(GIVEN ENTRIES)
☆ ☆ ☆ ☆

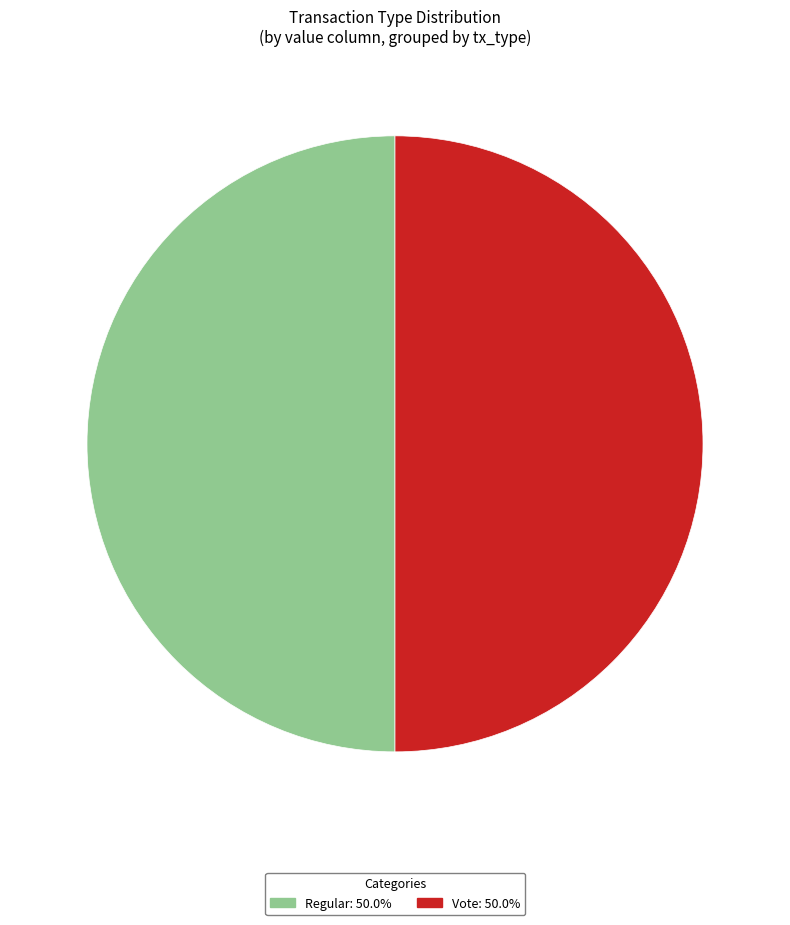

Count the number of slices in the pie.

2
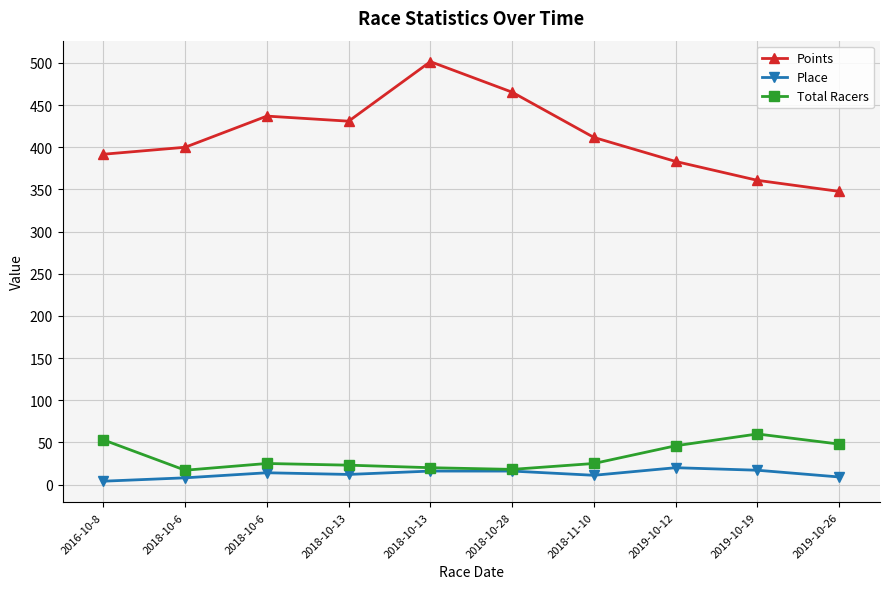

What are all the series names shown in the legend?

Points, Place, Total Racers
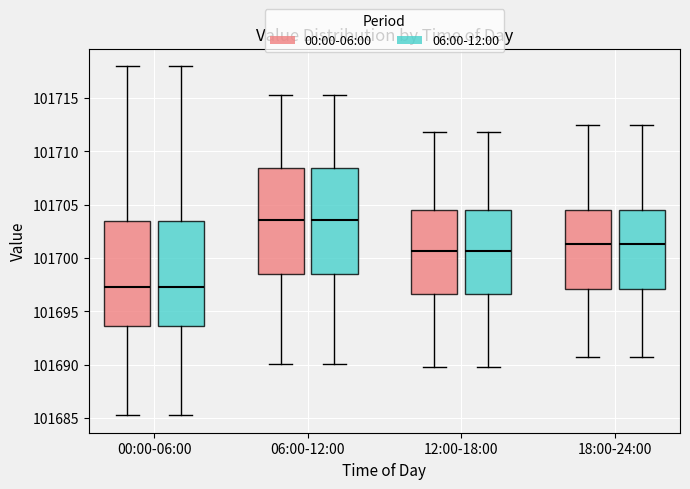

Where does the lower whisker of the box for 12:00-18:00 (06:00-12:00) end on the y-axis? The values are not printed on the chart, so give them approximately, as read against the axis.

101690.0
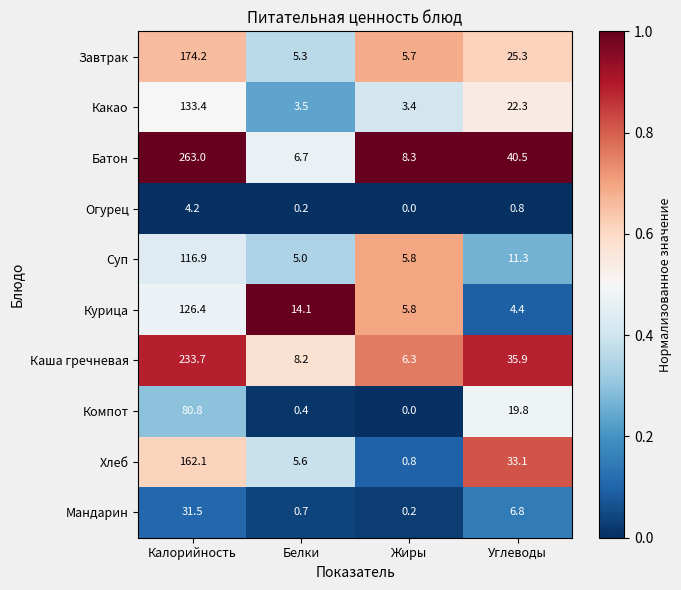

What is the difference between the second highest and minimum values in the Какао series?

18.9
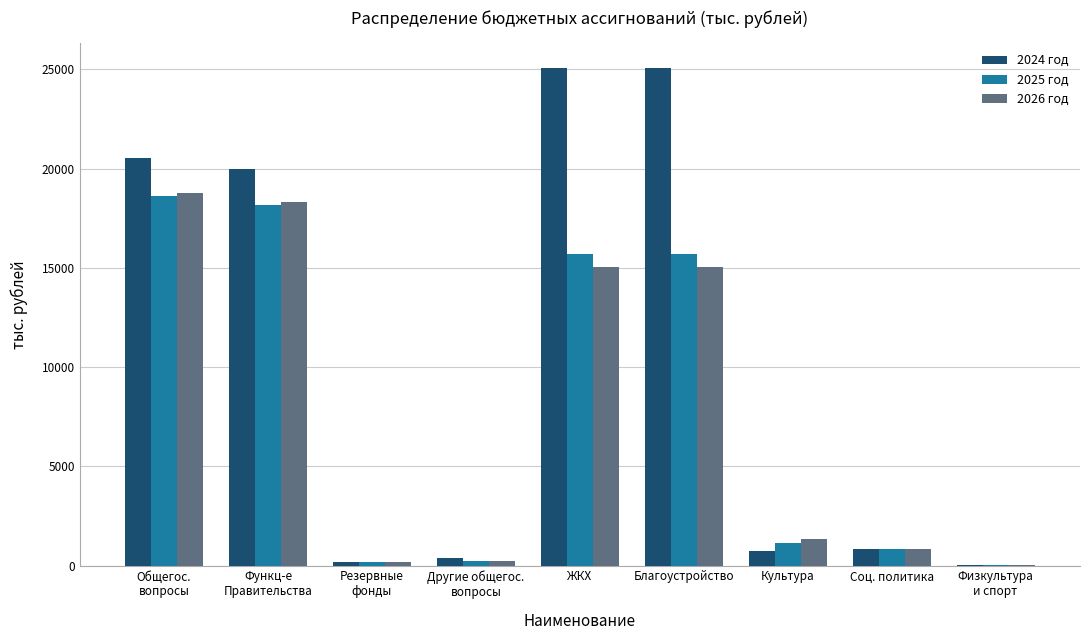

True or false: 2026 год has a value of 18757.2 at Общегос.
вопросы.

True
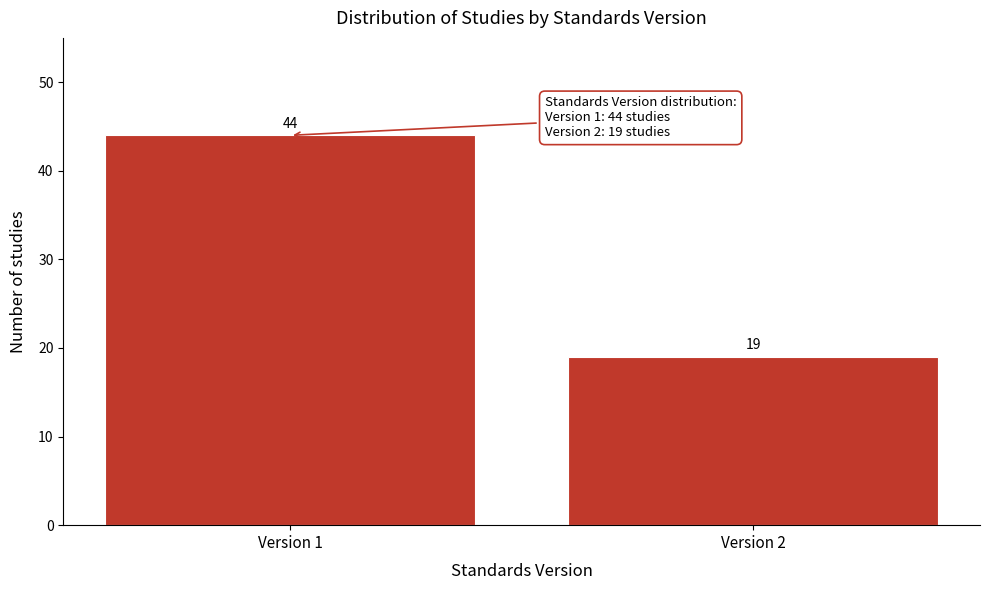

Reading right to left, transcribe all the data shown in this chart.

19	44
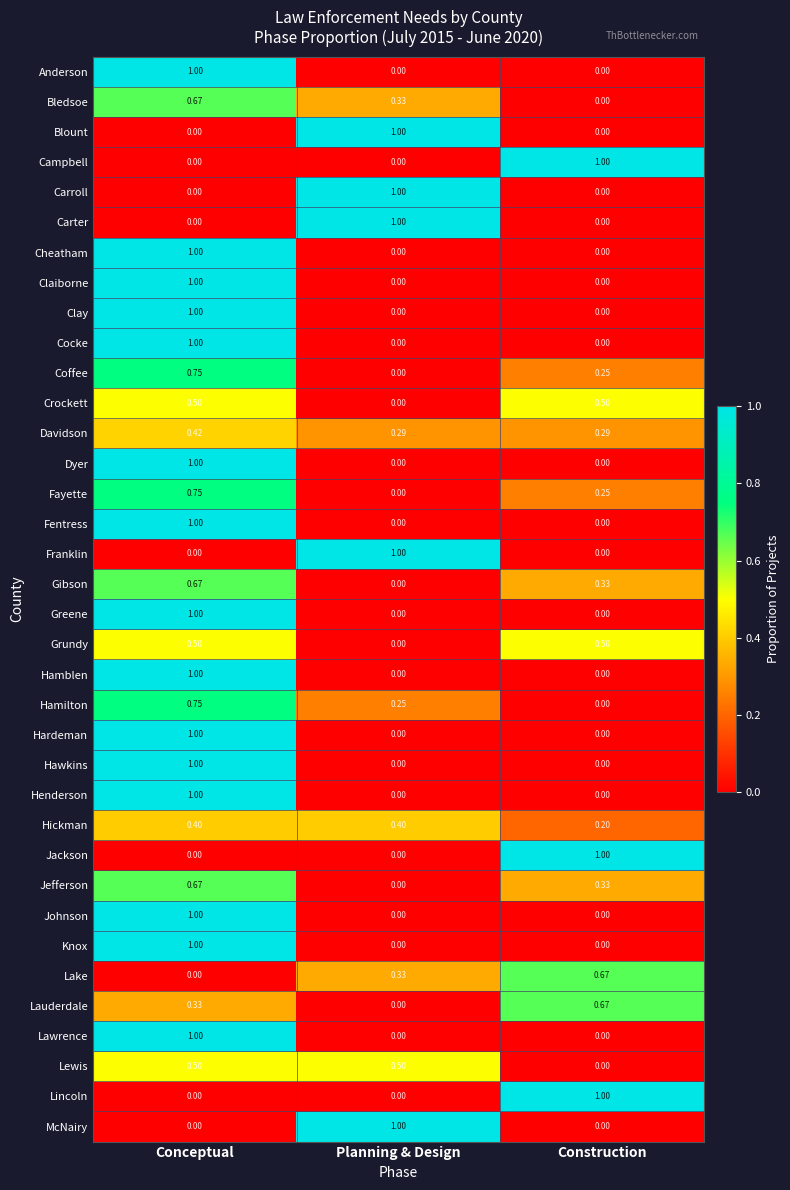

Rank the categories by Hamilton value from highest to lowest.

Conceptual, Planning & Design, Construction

☆ ☆ ☆ ☆

(DIRECTIVE)
Rewrite the material as a numbered list, starting at the line containing "What is the" and ending at the last line of the material. Drop blank lines and leave out the pictures.

(SOLUTION TO THIS PROBLEM)
1. What is the difference between the second highest and minimum values in the Какао series?
2. 18.9
3. True or false: 2026 год has a value of 18757.2 at Общегос.
4. вопросы.
5. True
6. Reading right to left, transcribe all the data shown in this chart.
7. 19	44
8. Rank the categories by Hamilton value from highest to lowest.
9. Conceptual, Planning & Design, Construction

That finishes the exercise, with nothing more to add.